» ACTION ITEM A
Summarize the forum post about slow LINQ code in two sentences.
» ACTION ITEM B
Carry the forum post about slow LINQ code forward from the point where it stops.

» DOCUMENT EXTRACT
☆ ☆ ☆

Reputation: 583
This Linq is very slow:
IEnumerable<string> iedrDataRecordIDs = dt1.AsEnumerable()
.Where(x => x.Field<string>(InputDataSet.Column_Arguments_Name) == sArgumentName
&& x.Field<string>(InputDataSet.Column_Arguments_Value) == sArgumentValue)
.Select(x => x.Field<string>(InputDataSet.Column_Arguments_RecordID));
IEnumerable<string> iedrDataRecordIDs_Filtered = dt2.AsEnumerable()
.Where(x => iedrDataRecordIDs.Contains(
x.Field<string>(InputDataSet.Column_DataRecordFields_RecordID))
&& x.Field<string>(InputDataSet.Column_DataRecordFields_Field)
== sDataRecordFieldField
&& x.Field<string>(InputDataSet.Column_DataRecordFields_Value)
== sDataRecordFieldValue)
.Select(x => x.Field<string>(InputDataSet.Column_DataRecordFields_RecordID));
IEnumerable<string> ieValue = dt2.AsEnumerable()
.Where(x => x.Field<string>(InputDataSet.Column_DataRecordFields_RecordID)
== iedrDataRecordIDs_Filtered.FirstOrDefault()
&& x.Field<string>(InputDataSet.Column_DataRecordFields_Field) == sFieldName)
.Select(x => x.Field<string>(InputDataSet.Column_DataRecordFields_Value));
if (!ieValue.Any()) //very slow at this point
return iedrDataRecordIDs_Filtered.FirstOrDefault();
This change accelerates it by a factor of 10 or more
string sRecordID = dt2.AsEnumerable()
.Where(x => iedrDataRecordIDs.Contains(
x.Field<string>(InputDataSet.Column_DataRecordFields_RecordID))
&& x.Field<string>(InputDataSet.Column_DataRecordFields_Field)
== sDataRecordFieldField
&& x.Field<string>(InputDataSet.Column_DataRecordFields_Value)
== sDataRecordFieldValue)
.Select(x => x.Field<string>(InputDataSet.Column_DataRecordFields_RecordID))
.FirstOrDefault();
IEnumerable<string> ieValue = dt2.AsEnumerable()
.Where(x => x.Field<string>(InputDataSet.Column_DataRecordFields_RecordID) == sRecordID
&& x.Field<string>(InputDataSet.Column_DataRecordFields_Field) == sFieldName)

☆ ☆ ☆

» Collected data
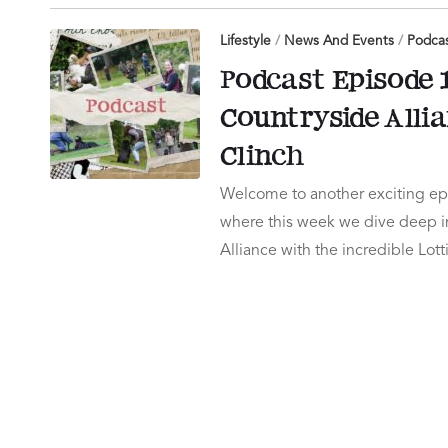
Lifestyle
/
News And Events
/
Podca
Podcast Episode 1
Countryside Alli
Clinch
Welcome to another exciting epi
where this week we dive deep in
Alliance with the incredible Lot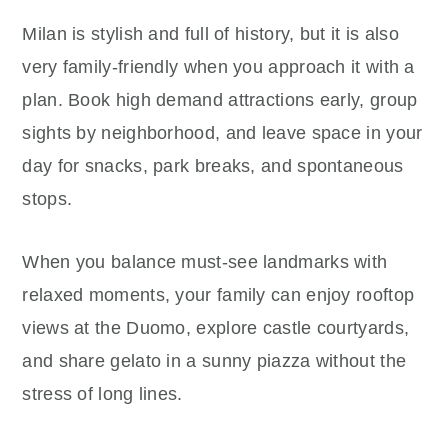
Milan is stylish and full of history, but it is also
very family-friendly when you approach it with a
plan. Book high demand attractions early, group
sights by neighborhood, and leave space in your
day for snacks, park breaks, and spontaneous
stops.
When you balance must-see landmarks with
relaxed moments, your family can enjoy rooftop
views at the Duomo, explore castle courtyards,
and share gelato in a sunny piazza without the
stress of long lines.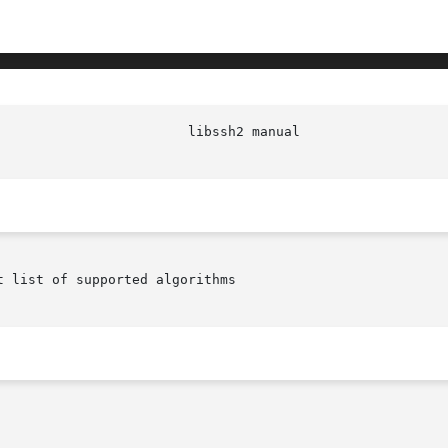
 list of supported algorithms
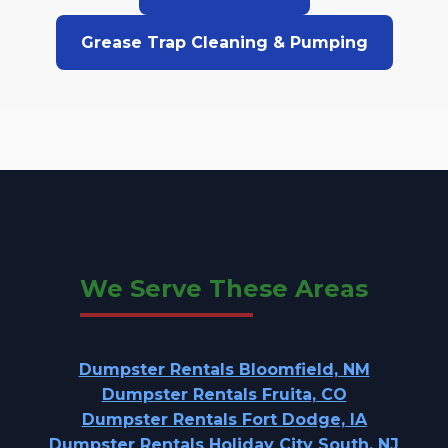
Grease Trap Cleaning & Pumping
We Serve These Areas
Dumpster Rentals Bloomfield, NM
Dumpster Rentals Fruita, CO
Dumpster Rentals Fort Dodge, IA
Dumpster Rentals Holiday City South, NJ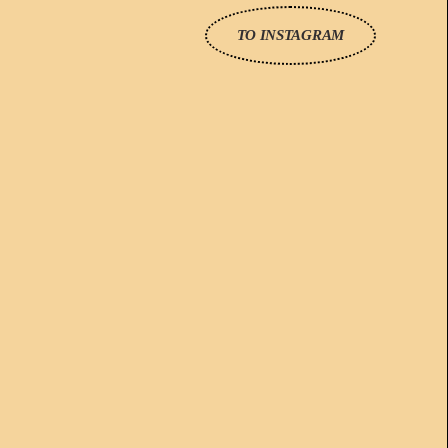
TO INSTAGRAM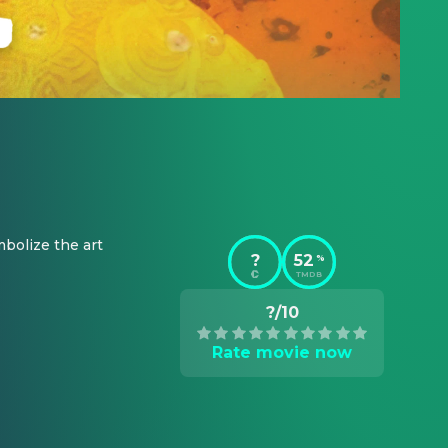
bolize the art 
?
52
%
TMDB
?/10
Rate movie now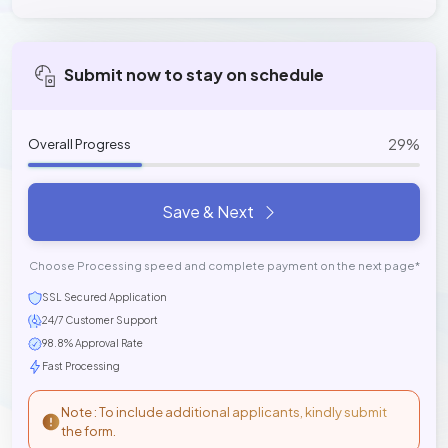
Submit now to stay on schedule
29%
Overall Progress
Save & Next
Choose Processing speed and complete payment on the next page*
SSL Secured Application
24/7 Customer Support
98.8% Approval Rate
Fast Processing
Note : To include additional applicants, kindly submit
the form.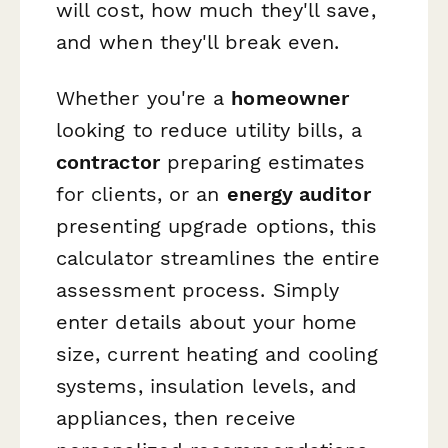
will cost, how much they'll save,
and when they'll break even.
Whether you're a
homeowner
looking to reduce utility bills, a
contractor
preparing estimates
for clients, or an
energy auditor
presenting upgrade options, this
calculator streamlines the entire
assessment process. Simply
enter details about your home
size, current heating and cooling
systems, insulation levels, and
appliances, then receive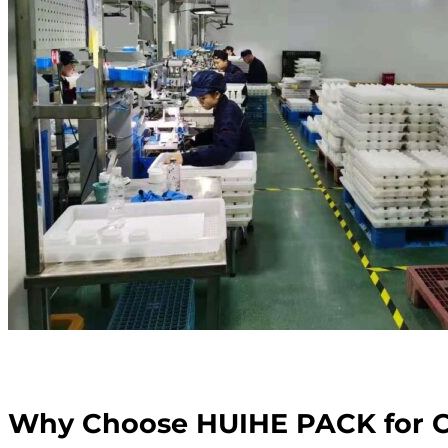
Why Choose HUIHE PACK for C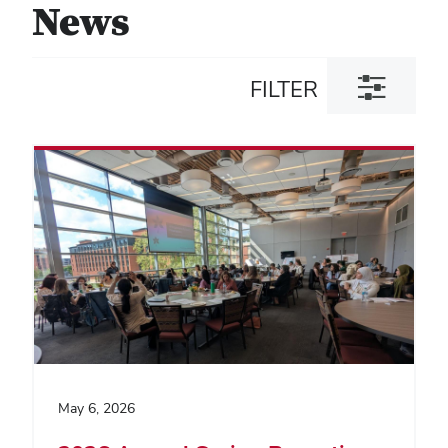
News
Toggle
FILTER
filter
dialog
May 6, 2026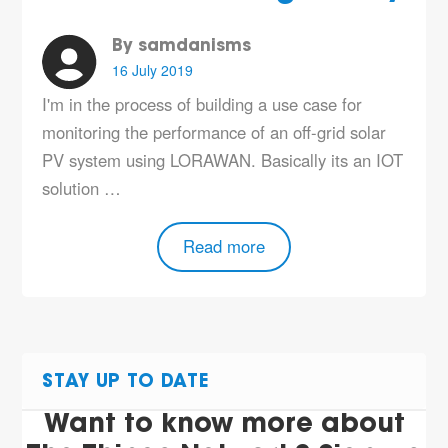
By samdanisms
16 July 2019
I'm in the process of building a use case for
monitoring the performance of an off-grid solar
PV system using LORAWAN. Basically its an IOT
solution …
Read more
STAY UP TO DATE
Want to know more about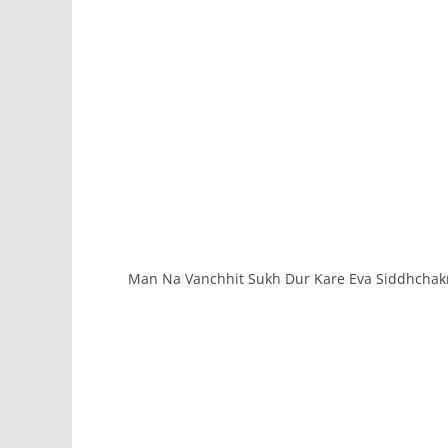
Man Na Vanchhit Sukh Dur Kare Eva Siddhchakr 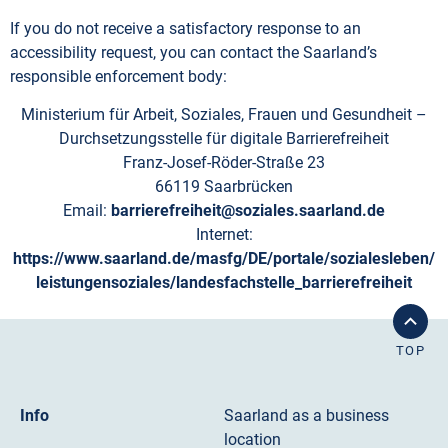
If you do not receive a satisfactory response to an
accessibility request, you can contact the Saarland’s
responsible enforcement body:
Ministerium für Arbeit, Soziales, Frauen und Gesundheit –
Durchsetzungsstelle für digitale Barrierefreiheit
Franz-Josef-Röder-Straße 23
66119 Saarbrücken
Email:
barrierefreiheit@soziales.saarland.de
Internet:
https://www.saarland.de/masfg/DE/portale/sozialesleben/
leistungensoziales/landesfachstelle_barrierefreiheit
TOP
Info
Saarland as a business
location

☆ ☆ ☆

» RESULT A
The post shows a set of LINQ queries over two data tables, dt1 and dt2, and says this code is very slow, with a comment marking the ieValue.Any() check as the very slow point. It then presents a change that takes the first matching record ID from dt2 once, stores it in the string sRecordID, and uses that value in the ieValue query, which the post says speeds it up by a factor of 10 or more.

» RESULT B
.Select(x => x.Field<string>(InputDataSet.Column_DataRecordFields_Value));
if (!ieValue.Any()) //very fast at this point
return iedrDataRecordIDs_Filtered.FirstOrDefault();
The only change is that I store the result directly in a new variable and use create the where clause with this value instead of a LINQ query (which should be calculated when needed). But LINQ seems to calculate it in a bad way here or am I doing something wrong?
Here some values of my data
dt1.Rows.Count 142
dt1.Columns.Count 3
dt2.Rows.Count 159
dt2.Columns.Count 3
iedrDataRecordIDs.Count() 1
iedrDataRecordIDs_Filtered.Count() 1
ieValue.Count() 1
Upvotes: 1
Views: 356
Reputation: 28708
You're asking why
IEnumerable<string> iedrDataRecordIDs_Filtered = data;
foreach (var item in collection)
{
// do something with
iedrDataRecordIDs_Filtered.FirstOrDefault();
}
is slower than
string sRecordID = data.FirstOrDefault();
foreach (var item in collection)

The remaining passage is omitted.